▶ [EXERCISE DIRECTIONS]:
Find the line holding "Sing Shape Songs" in the entries below. Give it again exactly, along with every line after it up to and including the line holding "My First Math Book pg 4".

═════ SOURCE DATA ═════

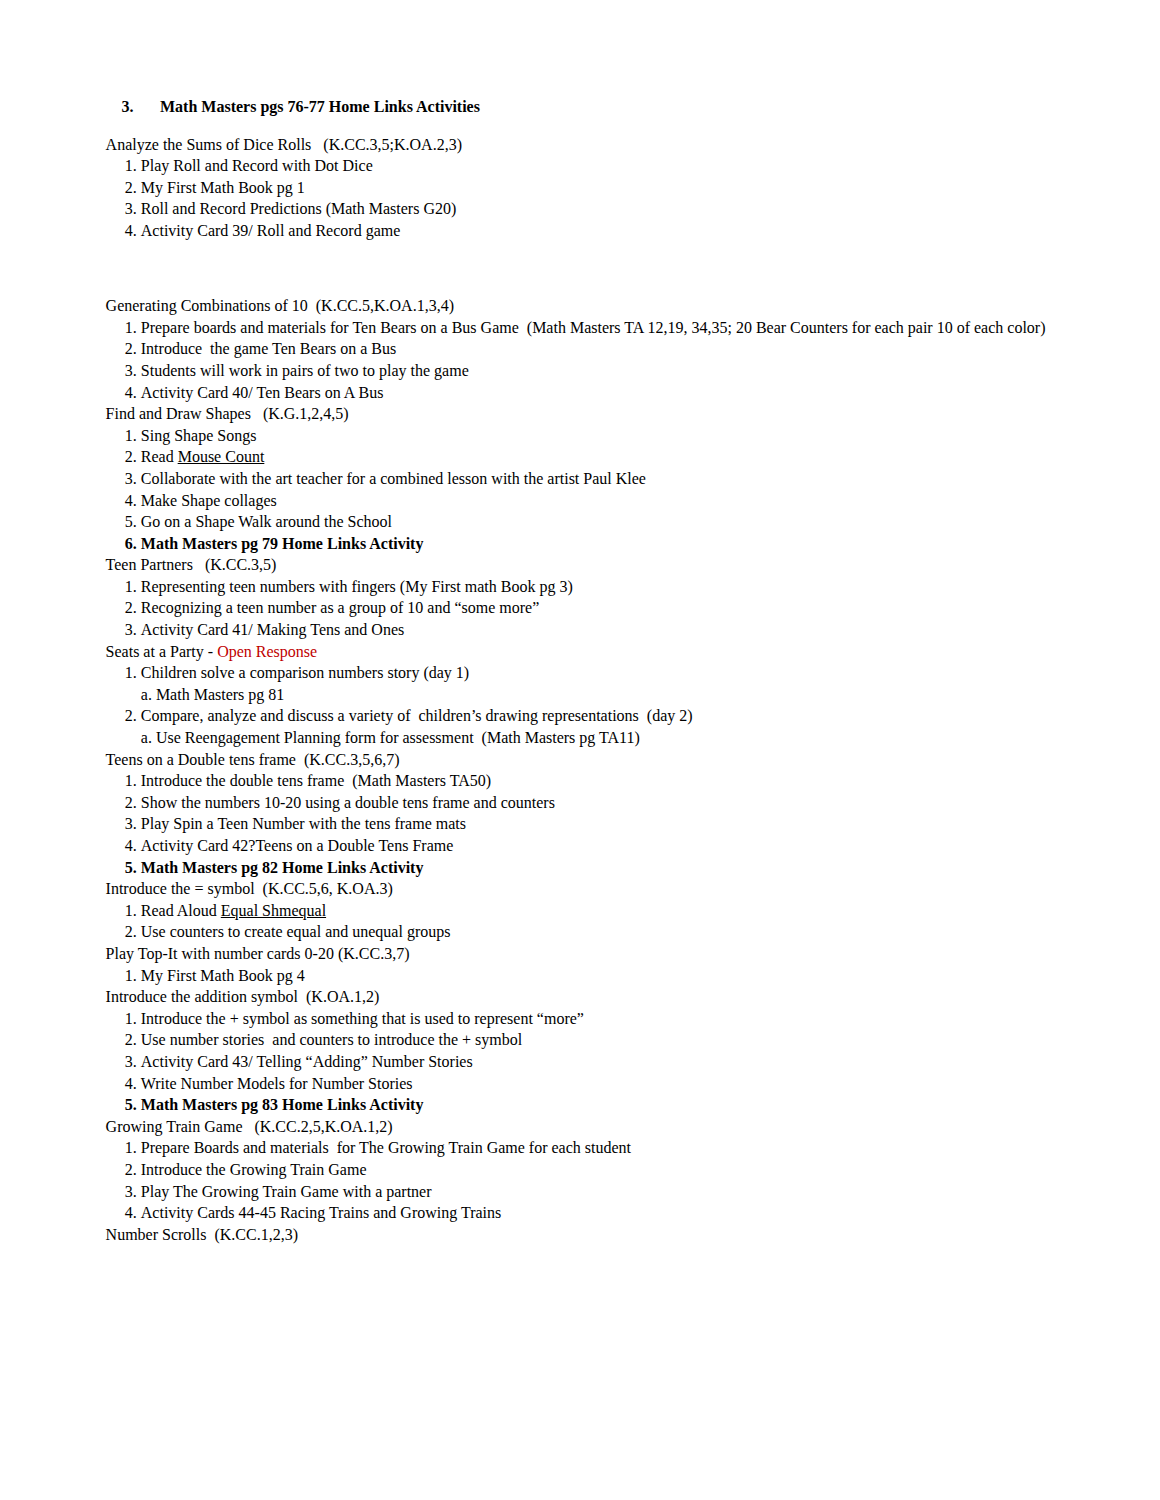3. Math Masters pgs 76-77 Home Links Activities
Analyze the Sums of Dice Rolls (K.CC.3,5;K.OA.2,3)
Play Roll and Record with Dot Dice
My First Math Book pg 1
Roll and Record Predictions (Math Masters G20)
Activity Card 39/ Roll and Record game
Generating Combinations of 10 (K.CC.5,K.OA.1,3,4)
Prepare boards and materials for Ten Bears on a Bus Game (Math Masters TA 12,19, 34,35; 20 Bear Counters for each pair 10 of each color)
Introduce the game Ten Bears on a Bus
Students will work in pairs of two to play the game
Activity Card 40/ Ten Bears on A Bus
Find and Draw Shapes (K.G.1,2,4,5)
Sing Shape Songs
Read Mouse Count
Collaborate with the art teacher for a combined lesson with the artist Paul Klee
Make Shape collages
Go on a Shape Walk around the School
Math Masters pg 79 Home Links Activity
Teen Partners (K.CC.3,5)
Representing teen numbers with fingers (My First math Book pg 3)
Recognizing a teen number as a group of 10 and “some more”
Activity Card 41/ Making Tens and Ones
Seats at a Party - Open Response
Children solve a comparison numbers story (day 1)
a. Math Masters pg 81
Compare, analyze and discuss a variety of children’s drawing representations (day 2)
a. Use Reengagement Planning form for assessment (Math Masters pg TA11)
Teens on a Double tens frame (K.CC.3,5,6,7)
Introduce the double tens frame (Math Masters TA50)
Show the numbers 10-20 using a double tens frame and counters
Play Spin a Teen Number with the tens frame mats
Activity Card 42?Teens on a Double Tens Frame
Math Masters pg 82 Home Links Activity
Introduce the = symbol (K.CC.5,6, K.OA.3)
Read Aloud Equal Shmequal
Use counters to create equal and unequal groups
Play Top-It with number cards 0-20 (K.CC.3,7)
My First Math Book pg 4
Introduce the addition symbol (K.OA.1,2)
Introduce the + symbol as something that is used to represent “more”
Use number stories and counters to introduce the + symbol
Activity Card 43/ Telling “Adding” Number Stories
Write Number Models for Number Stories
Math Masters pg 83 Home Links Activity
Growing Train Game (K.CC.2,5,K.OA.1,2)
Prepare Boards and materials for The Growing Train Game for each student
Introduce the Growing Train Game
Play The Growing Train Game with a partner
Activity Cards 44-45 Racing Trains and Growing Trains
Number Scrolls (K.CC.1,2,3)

═════
═════ SOURCE DATA ═════

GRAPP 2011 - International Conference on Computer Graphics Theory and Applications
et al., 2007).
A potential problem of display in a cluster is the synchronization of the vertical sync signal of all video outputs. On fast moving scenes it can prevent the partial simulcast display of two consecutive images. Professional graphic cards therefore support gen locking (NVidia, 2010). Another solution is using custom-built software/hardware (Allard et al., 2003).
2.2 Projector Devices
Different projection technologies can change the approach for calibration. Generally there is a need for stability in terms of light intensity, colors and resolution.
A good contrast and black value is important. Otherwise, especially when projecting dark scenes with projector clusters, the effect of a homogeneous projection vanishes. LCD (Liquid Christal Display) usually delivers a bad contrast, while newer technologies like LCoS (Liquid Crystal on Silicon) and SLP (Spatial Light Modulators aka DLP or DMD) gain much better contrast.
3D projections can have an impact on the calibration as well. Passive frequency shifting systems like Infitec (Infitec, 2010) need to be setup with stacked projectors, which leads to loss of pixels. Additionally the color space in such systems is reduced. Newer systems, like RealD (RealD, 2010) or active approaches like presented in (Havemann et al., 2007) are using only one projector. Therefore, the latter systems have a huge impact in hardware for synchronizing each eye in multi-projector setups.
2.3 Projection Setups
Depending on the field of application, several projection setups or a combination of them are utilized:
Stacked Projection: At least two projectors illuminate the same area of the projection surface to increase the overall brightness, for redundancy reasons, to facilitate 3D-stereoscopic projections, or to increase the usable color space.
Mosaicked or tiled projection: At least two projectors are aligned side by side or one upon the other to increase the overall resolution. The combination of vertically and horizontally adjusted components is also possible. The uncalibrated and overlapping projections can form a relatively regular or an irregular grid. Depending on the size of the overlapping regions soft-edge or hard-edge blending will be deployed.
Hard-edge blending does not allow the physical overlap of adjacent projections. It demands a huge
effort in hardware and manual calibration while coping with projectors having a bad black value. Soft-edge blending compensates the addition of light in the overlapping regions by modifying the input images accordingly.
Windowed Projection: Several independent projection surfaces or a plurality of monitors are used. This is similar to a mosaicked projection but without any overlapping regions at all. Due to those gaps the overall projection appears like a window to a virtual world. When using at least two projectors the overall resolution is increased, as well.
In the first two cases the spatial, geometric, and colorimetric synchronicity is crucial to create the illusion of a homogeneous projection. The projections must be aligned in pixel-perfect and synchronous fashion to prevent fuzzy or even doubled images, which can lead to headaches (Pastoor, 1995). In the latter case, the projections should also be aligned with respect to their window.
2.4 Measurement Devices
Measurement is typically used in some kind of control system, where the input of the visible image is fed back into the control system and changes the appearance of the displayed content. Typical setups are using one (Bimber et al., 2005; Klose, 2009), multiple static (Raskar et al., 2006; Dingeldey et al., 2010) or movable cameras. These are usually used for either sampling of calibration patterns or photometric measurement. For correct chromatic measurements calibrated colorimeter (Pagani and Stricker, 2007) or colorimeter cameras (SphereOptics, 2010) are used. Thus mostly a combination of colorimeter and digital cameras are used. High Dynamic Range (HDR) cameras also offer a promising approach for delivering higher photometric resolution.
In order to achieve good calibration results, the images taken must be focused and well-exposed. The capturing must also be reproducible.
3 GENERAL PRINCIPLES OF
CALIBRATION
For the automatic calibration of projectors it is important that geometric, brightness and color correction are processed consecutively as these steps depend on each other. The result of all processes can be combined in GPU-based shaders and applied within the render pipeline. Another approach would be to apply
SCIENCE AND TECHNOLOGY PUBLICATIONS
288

═════
═════ SOURCE DATA ═════

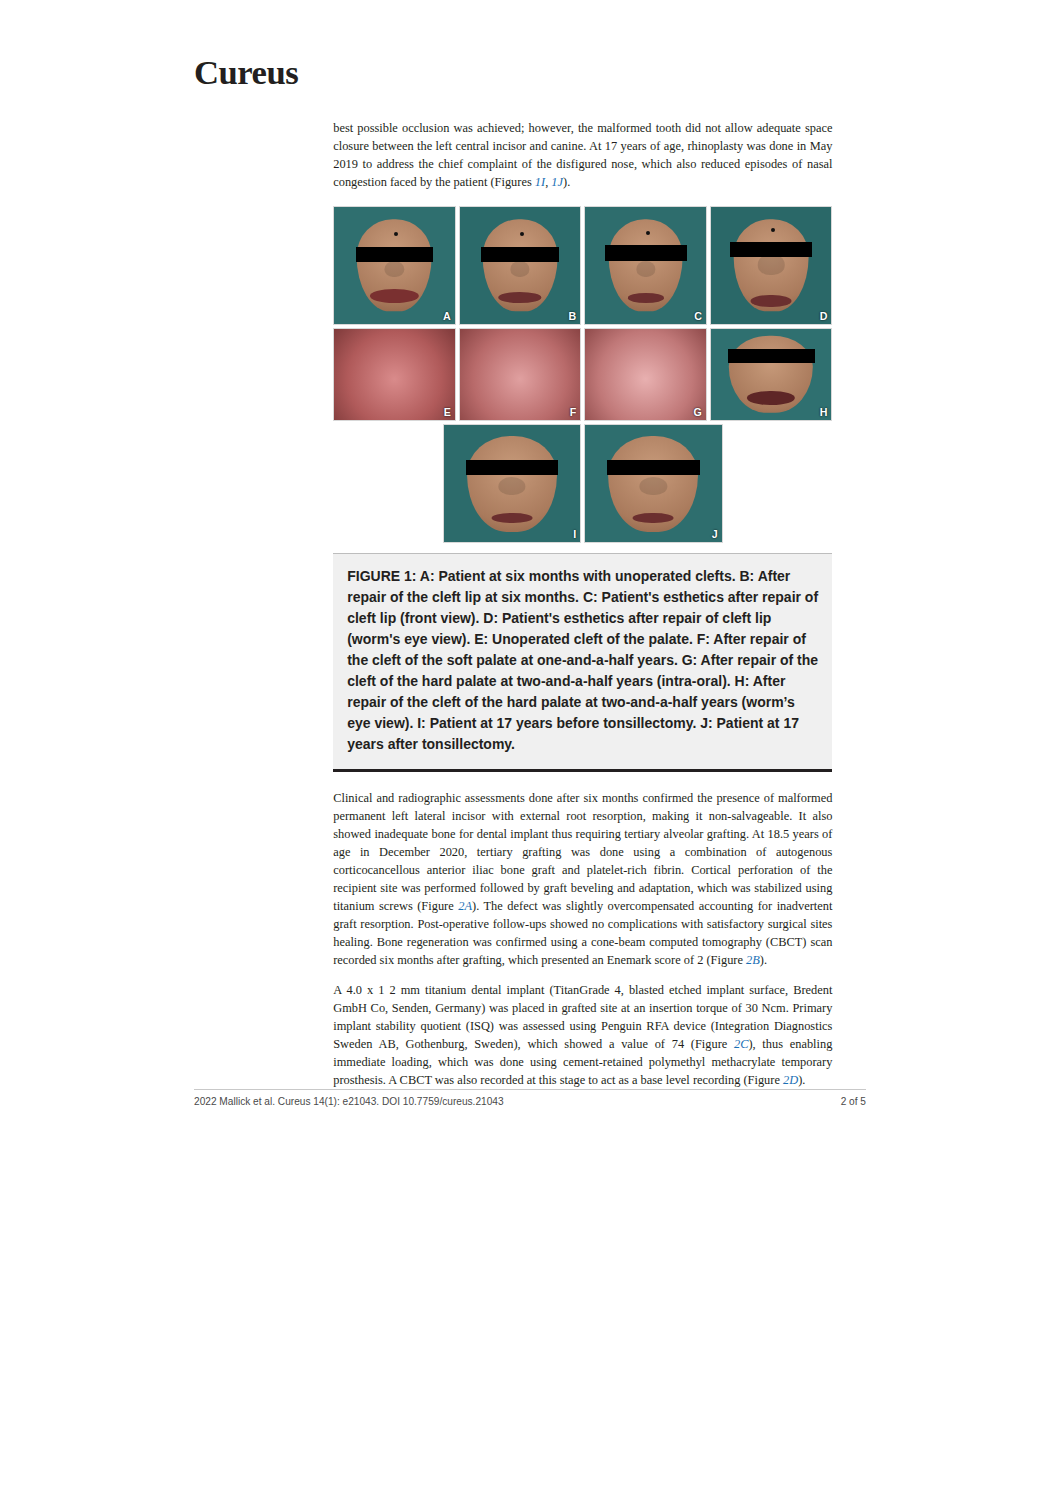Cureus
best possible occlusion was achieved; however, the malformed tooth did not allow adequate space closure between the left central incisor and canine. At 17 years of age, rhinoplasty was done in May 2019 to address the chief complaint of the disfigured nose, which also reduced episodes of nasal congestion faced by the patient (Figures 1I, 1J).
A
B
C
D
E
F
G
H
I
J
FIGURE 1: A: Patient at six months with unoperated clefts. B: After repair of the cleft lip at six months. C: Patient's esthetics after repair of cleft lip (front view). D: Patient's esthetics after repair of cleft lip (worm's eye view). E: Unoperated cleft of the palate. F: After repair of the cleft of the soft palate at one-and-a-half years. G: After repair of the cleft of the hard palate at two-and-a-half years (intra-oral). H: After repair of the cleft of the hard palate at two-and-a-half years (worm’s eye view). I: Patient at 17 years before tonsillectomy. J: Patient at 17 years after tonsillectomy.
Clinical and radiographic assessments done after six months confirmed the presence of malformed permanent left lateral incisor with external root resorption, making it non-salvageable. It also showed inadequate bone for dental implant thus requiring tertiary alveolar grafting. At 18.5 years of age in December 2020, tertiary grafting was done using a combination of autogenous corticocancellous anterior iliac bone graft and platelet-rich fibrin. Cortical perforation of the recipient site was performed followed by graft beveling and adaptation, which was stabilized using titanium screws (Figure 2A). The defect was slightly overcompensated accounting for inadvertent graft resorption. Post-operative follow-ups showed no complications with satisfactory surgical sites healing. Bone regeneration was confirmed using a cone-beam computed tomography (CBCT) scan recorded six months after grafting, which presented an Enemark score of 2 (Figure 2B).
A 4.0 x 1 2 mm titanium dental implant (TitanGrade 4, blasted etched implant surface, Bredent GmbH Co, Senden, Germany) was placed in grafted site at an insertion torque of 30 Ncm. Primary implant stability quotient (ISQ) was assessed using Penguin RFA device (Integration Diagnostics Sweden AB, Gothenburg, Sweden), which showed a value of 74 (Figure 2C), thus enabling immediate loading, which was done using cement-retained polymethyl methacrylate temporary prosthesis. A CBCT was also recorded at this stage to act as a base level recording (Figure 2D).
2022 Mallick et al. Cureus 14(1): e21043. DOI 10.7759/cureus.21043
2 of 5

═════

▶ [SOLUTION TO THIS EXERCISE]:
Sing Shape Songs
Read Mouse Count
Collaborate with the art teacher for a combined lesson with the artist Paul Klee
Make Shape collages
Go on a Shape Walk around the School
Math Masters pg 79 Home Links Activity
Teen Partners (K.CC.3,5)
Representing teen numbers with fingers (My First math Book pg 3)
Recognizing a teen number as a group of 10 and “some more”
Activity Card 41/ Making Tens and Ones
Seats at a Party - Open Response
Children solve a comparison numbers story (day 1)
a. Math Masters pg 81
Compare, analyze and discuss a variety of children’s drawing representations (day 2)
a. Use Reengagement Planning form for assessment (Math Masters pg TA11)
Teens on a Double tens frame (K.CC.3,5,6,7)
Introduce the double tens frame (Math Masters TA50)
Show the numbers 10-20 using a double tens frame and counters
Play Spin a Teen Number with the tens frame mats
Activity Card 42?Teens on a Double Tens Frame
Math Masters pg 82 Home Links Activity
Introduce the = symbol (K.CC.5,6, K.OA.3)
Read Aloud Equal Shmequal
Use counters to create equal and unequal groups
Play Top-It with number cards 0-20 (K.CC.3,7)
My First Math Book pg 4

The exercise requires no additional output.